In der Mainstream-Ökonomie, die hauptsächlich von der Politik bezahlt wird und dieser zudient, wird gerne zwischen privaten und öffentlichen Gütern unterschieden. Private Güter wie Joghurts und Deos seien solche, die man dem freien Markt überlassen könne (wenn auch mit regulatorischen Einschränkungen und Begleitmaßnahmen, versteht sich). Öffentliche Güter wie zum Beispiel Bildung und Gesundheitsversorgung seien von Natur aus nicht dazu geeignet, dem freien Markt ausgesetzt zu sein. Hier müsse der Staat anpacken und sicherstellen, dass diese Güter in ausreichender Menge bereitgestellt würden. Doch bei genauem Hinsehen entpuppt sich die vorherrschende Lehrmeinung als unbegründete Willkür.

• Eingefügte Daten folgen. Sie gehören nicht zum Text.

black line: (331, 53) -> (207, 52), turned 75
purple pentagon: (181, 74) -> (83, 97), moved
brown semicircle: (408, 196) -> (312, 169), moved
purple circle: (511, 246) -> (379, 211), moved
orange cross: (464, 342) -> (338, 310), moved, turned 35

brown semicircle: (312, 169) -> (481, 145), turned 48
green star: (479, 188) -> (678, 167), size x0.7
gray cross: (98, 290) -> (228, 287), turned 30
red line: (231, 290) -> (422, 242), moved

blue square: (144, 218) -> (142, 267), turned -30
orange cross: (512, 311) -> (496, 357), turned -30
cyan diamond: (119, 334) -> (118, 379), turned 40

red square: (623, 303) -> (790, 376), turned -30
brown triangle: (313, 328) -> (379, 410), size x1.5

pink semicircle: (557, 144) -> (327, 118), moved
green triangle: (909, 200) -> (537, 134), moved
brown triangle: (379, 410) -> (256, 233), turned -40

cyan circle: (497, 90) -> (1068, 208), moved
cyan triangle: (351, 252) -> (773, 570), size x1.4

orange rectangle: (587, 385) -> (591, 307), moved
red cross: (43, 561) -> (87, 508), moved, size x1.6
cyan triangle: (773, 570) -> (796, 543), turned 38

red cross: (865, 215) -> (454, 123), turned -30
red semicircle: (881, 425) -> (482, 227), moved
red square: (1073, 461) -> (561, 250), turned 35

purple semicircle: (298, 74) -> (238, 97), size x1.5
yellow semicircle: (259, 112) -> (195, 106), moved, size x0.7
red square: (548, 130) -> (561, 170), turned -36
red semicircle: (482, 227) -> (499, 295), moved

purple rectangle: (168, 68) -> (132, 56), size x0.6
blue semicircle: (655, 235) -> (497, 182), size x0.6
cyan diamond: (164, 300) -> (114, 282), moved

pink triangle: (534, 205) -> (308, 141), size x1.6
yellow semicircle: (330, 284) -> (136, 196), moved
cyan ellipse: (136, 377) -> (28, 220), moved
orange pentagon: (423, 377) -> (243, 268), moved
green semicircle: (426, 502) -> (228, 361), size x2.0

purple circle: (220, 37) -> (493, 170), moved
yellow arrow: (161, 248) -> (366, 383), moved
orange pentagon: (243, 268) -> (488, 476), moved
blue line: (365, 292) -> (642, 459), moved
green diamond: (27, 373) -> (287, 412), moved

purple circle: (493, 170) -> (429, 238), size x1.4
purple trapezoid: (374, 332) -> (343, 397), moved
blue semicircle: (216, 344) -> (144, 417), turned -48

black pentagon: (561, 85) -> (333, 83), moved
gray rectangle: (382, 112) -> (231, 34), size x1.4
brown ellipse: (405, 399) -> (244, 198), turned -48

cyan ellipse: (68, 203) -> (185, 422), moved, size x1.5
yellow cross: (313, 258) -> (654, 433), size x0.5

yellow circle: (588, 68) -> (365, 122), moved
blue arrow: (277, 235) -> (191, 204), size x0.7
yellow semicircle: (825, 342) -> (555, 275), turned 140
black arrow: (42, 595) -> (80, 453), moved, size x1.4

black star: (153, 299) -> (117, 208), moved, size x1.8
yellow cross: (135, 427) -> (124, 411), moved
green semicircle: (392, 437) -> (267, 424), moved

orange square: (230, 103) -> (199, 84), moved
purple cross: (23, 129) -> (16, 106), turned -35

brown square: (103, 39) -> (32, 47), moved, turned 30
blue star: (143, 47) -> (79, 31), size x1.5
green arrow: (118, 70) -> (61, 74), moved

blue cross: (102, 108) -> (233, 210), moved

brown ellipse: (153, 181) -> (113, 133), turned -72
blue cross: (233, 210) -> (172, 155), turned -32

Bei der Bildung wird etwa argumentiert, dass sie positive Externalitäten habe, weil sie positive Auswirkungen auf andere habe. Der Staat müsse sie deshalb fördern, weil ohne das staatliche Tun zu wenig Bildung entstünde. Doch wer mit positiven Externalitäten argumentiert, um staatliche Interventionen in den freien Markt zu rechtfertigen, bewegt sich auf dünnem Eis. Denn es ist es völlig unklar, wie man kollektive Gewinne und Verluste einer staatlich finanzierten Bildung gegeneinander abwägen soll.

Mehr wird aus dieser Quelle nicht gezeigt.